There’s nothing like a good ghost story as November’s rain and wind drive in the desolation of winter. If anyone is in a position to see a ghost, it’s scientist Roger Blaine who tends an abandoned graveyard.

Blaine hasn’t seen any ghosts at Mount Zion, a unique African American cemetery in Wilmington, Del., but has unearthed historic markers since he began clearing the site he found trashed and overgrown 18 years ago. “For me it’s a matter of respect,” says Blaine, who lives nearby in New Castle. “I’m out here trying to clean this up so that others can show their respect as well.”

Others noticed the sad condition of the cemetery. Jazz trumpeter/educator Donald Byrd, Ph.D., was “taken aback” when he visited the grave of Wilmington-born jazz trumpeter Clifford Brown (1930-56). “Which is also near the place where the famous vibra-harpist Len Winchester is interred,” wrote Byrd in a tribute to Brown. “Another point that left me speechless,” Byrd continued, “was, at this Wilmington historical burial ground/site, there are many slave markers which have dates that are in the early 1800s, before emancipation. ... Here was my friend, idol, and one of the greatest trumpet players of this century interred beneath the garbage, rubbish, and abandoned auto parts ...”

African Americans created the cemetery as a corporation so all denominations could be buried there, says Blaine, Mount Zion’s unofficial unpaid caretaker: “But when the land filled up in the 1970s, no further money came in. The cemetery was abandoned, and in the 1990s grew to be completely overgrown with brambles and bushes and trees and shrubs. You couldn’t even get in the gate to visit family or a loved one.”

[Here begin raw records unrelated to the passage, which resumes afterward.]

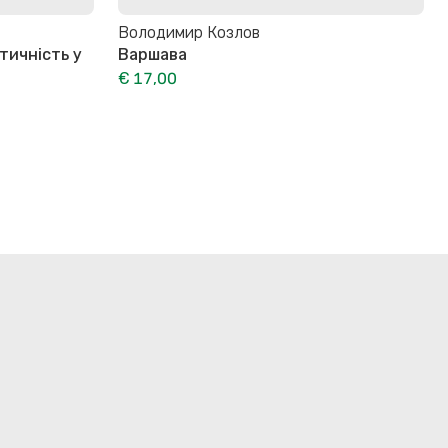
Володимир Козлов
нтичність у
Варшава
€ 17,00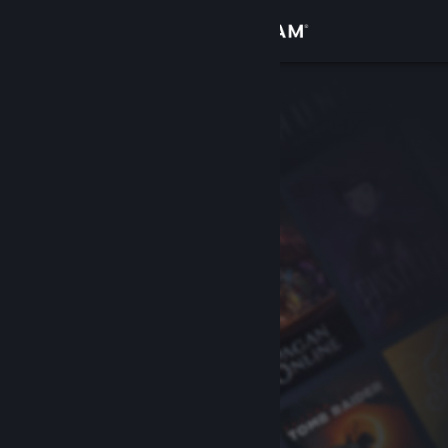
Log på
Butik
Fællesskab
Om
Support
Skift sprog
Hent Steam-mobilappen
Vis desktop-webside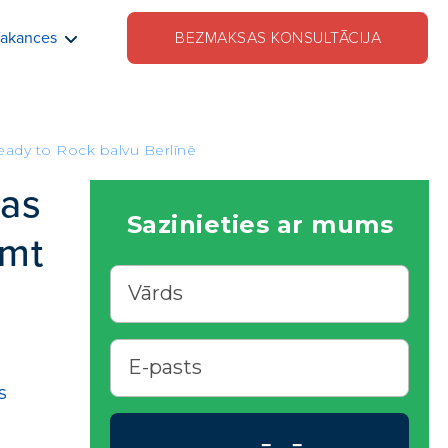
akances
BEZMAKSAS KONSULTĀCIJA
Ready to Rock balvu Berlīnē
kas
Sazinieties ar mums
emt
s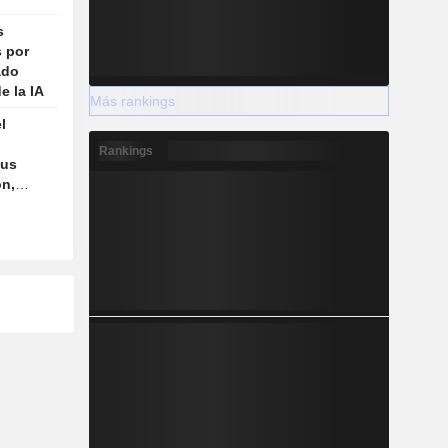
s
s por
ado
e la IA
Más rankings
l
Rankings
sus
ón,
testas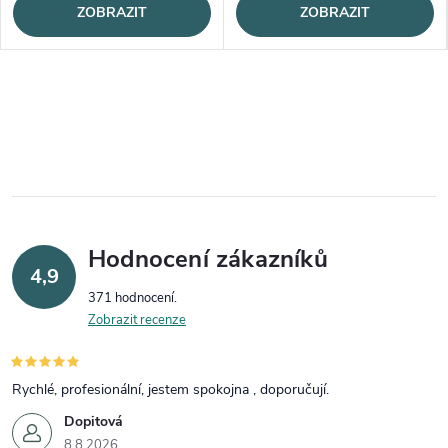
ZOBRAZIT
ZOBRAZIT
Hodnocení zákazníků
4,9
371 hodnocení
Zobrazit recenze
Rychlé, profesionální, jestem spokojna , doporučují.
Dopitová
8.8.2026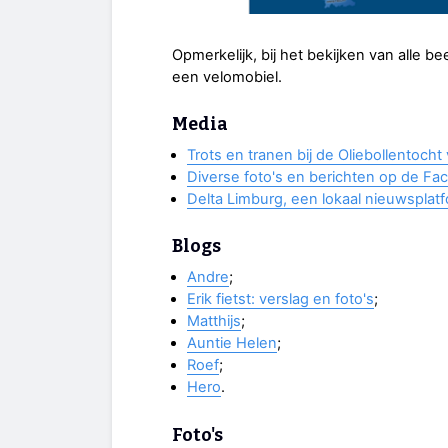
Opmerkelijk, bij het bekijken van alle be
een velomobiel.
Media
Trots en tranen bij de Oliebollentoch
Diverse foto's en berichten op de Fa
Delta Limburg, een lokaal nieuwsplat
Blogs
Andre
;
Erik fietst: verslag en foto's
;
Matthijs
;
Auntie Helen
;
Roef
;
Hero
.
Foto's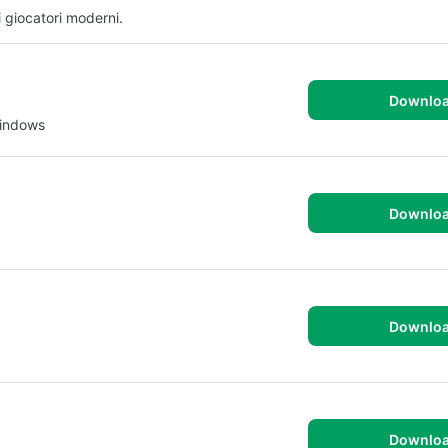
 giocatori moderni.
Downlo
Windows
Downlo
Downlo
Downlo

Blaine belongs to the Baha’i religious community which focuses on the “oneness of humanity” by improving race relations. He first visited Mount Zion in 1985 to pay respects to Etta Woodlen (1894-1965), a Delaware Baha’i founder and teacher at Howard High School, Wilmington. “I eventually located the gravesites which were marked for these early Baha’i pioneers,” he says, “and as a matter of respect I cleaned them up, mowed the grass and cleaned the brush away and so on. After I had done them, I just kind of kept mowing in ever bigger circles. And finally was able to get the help of some other folks.”

Many graves at Mount Zion are completely unidentified because people couldn’t afford a monument, Blaine says, adding, “There are also burial places for the Winchester family. The first Delaware African American congressman was one of the Winchester family and is buried in the cemetery.”

In thermal analysis 30 years, Blaine is senior chemist at TA Instruments, New Castle. He has developed standards with ASTM Committee E37 on Thermal Measurements since it was formed 30 years ago. An amateur historian, he considers ASTM’s global focus historic. “If I were, 50 years from now, looking back on the history of ASTM, the time that we’re going through right now would be really historic, a milestone in the change of the way ASTM developed.” Blaine is gathering written and oral histories, and plans to write a history of the Baha’i community in Delaware when he retires.